Tuesday, July 28, 2009

You're writing a what, about a who?

Well, let me start at the beginning...

On December 31, 2008, I sat up in the bed and looked at my doting husband and said, "Wouldn't it be cool if someone wrote a story about DragonCon? You know, playing on the idea that some of the fantasy exists there was actually real?" And instead of saying - "Woman, you're nuts!” he said, "That is a pretty cool idea."

I continued getting dressed and let the idea dance around a little more inside my head. By the time I arrived at the office, I had pretty much laid out the outline for the first chapter minus character names. When I arrived home that afternoon, I read him chapter one. And so the journey began.

While working full time, going to school full time, and still being a pretty decent mother (who am I kidding, I rock!), I wrote the bulk of the novel in about 4 months. The idea became much more than a book about DragonCon and more a love story that was plagued with obstacles while maintaining a humorous tone. My logic - laugh or the world will kill you. And in this story, oh does it try.

I had heard of this horrible thing called, shudder, writer's block, and I knew it was coming. I feared it for the beast it was and was terrified that it would come and rob me of my story. The story that I desperately wanted to share with others. At the end of the four months, the ideas began to slow and then trickle, and then be tiny little thoughts rather than what was once mind-blasting, must get to keyboard, pull the car over or I will write with my teeth balancing the notebook on the steering wheel, breakthroughs. It had arrived. Or so I thought.

Let me back up. I write mosaic style. Although I started at the beginning, I didn't write chronologically. I start with an outline, and I then write what I feel. Put the scenes on the page as they come to me. I think I finished the ending before I wrote chapter 4. When the ideas stopped coming, what I thought was that horrible creature that I dreaded was actually a mostly complete story.

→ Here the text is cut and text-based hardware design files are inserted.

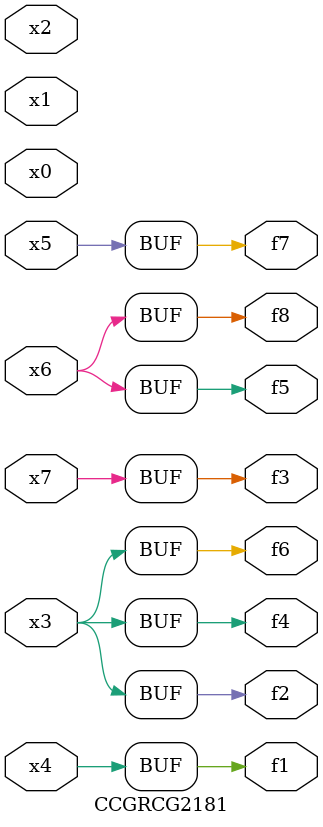
<source format=v>
module CCGRCG2181(
	input x0, x1, x2, x3, x4, x5, x6, x7,
	output f1, f2, f3, f4, f5, f6, f7, f8
);
	assign f1 = x4;
	assign f2 = x3;
	assign f3 = x7;
	assign f4 = x3;
	assign f5 = x6;
	assign f6 = x3;
	assign f7 = x5;
	assign f8 = x6;
endmodule

</source>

A month later I decided to start at the beginning, begin my first read through, and connect the scenes. When I finished three chapters, I then inflicted them on three people who so lovingly volunteered to read and critique what I had wrote. This has kept me on track by holding me accountable. This brings me to where I am now....

I can see the end of the book on the horizon. It is within my grasp. I have seven more chapters to clean up and send out. Step 2: Actually correct my horrible grammar and punctuation. Once that is complete, then it is time to dive into the deep end of the agent pool hoping to find my mythical creature to swim along side of me as we deliver Iron Obsession to the world.

But first, finish the next seven chapters! Hope you join me on this journey.